Server monitoring

What happens with the monitoring out of San Jose? Is it only me?

The monitoring out of Amsterdam seems fine though.

Sudden jump in offset and another jump backward normally signifies changes in the routing between your NTP server and the monitoring station.

Some additional data to support NTPman’s response. This plot shows additional delay information seen from the San Jose monitor


The top plot shows the one-way delays (this assumes that both hosts have accurate time).
The middle plot shows the computed offset, similar to that shown in the server monitoring plot.
The bottom plot shows the round-trip time which is insensitive to the two host clocks.

The NTP response delay (your server → San Jose) decreased briefly. The impact on NTP offset seen in SanJose is only 15 msec, which isn’t impacting scores. If you want to probe deeper, run traceroutes from your NTP server towards 2604:1380:1001:d600::1, San Jose’s IPv6 address.

2 Likes

It’s not only you, it happens to all of us. The monitor(s) have poor/overloaded peers tot the datacenter(s) and that causes timeouts and as such drops in the graph.
The monitors are not stable.

We all complained about them for years.

Ok, but what’s going on with the sampling period? It used to be 1024s, but now it seems to be variable?

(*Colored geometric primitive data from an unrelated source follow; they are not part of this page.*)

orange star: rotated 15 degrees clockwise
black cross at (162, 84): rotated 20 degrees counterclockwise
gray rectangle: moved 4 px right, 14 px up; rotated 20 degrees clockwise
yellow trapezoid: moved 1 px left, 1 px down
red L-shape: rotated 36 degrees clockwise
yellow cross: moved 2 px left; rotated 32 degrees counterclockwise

ts_epoch,ts,offset,step,score,monitor_id,monitor_name,leap,error
1633226768,"2021-10-03 02:06:08",-0.01438497,1,20,10,"San Jose, CA, US",0,
1633226768,"2021-10-03 02:06:08",-0.01438497,1,20,,,0,
1633224895,"2021-10-03 01:34:55",-0.013908964,1,20,10,"San Jose, CA, US",0,
1633224895,"2021-10-03 01:34:55",-0.013908964,1,20,,,0,
1633219448,"2021-10-03 00:04:08",-0.014651828,1,20,10,"San Jose, CA, US",0,
1633219448,"2021-10-03 00:04:08",-0.014651828,1,20,,,0,
1633216445,"2021-10-02 23:14:05",-0.014050207,1,20,10,"San Jose, CA, US",0,
1633216445,"2021-10-02 23:14:05",-0.014050207,1,20,,,0,
1633214859,"2021-10-02 22:47:39",-0.015255415,1,20,10,"San Jose, CA, US",0,
1633214859,"2021-10-02 22:47:39",-0.015255415,1,20,,,0,
1633212638,"2021-10-02 22:10:38",-0.014175246,1,20,10,"San Jose, CA, US",0,
1633212638,"2021-10-02 22:10:38",-0.014175246,1,20,,,0,

This seems to apply to IPv4 much more than to IPv6 and in Europe more than elsewhere. Last night it was bad again overhere, to the extend where it starts posing a risk for the stability of the pool, because all of a sudden quite a few servers might be dropped out of the pool.

It seems that the beta with multiple vantage points has fewer problems.

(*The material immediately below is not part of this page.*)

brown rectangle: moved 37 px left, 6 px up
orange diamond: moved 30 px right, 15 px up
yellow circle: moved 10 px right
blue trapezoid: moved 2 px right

Schermafbeelding 2021-10-16 om 10.27.12

Schermafbeelding 2021-10-16 om 10.27.26

The monitor is crap, has been for years.
I’m done.

All servers deleted again.

It will never be resolved.

Ask doesn’t do anything to fix his monitor.

The monitor is the Achilles heel of the pool. I’d love to help, if only @ask asks for it.

1 Like

It’s sad. Since the San Jose monitor is used it went worse for me as well and the Newark monitor was already bad.

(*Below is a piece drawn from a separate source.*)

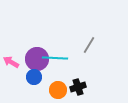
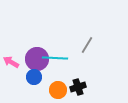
gray line: moved 2 px left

The beta system is doing much better and also has an EU monitoring station implemented. Sadly it looks like it will be beta forever. No idea why all servers still get monitored from an US machine, while the most pool machines are based in Europe.

1 Like

I have written an entire paper on how the monitor should work, this was a few years ago.
Nothing happened.

Loads of good servers are being de-listed only because the monitor fails to reach them.
I have spend a lot of time finding the problem and it lead to the monitor all the time.

My conclusion is that @ask has no interest in this project and ignores all input on improving it.

There are a lot of people here that want to fix the monitor issue, but ‘management’ doesn’t care one bit.

The pool is heading nowehere as there is no intention to fix issues.
This is ongoing for years and years.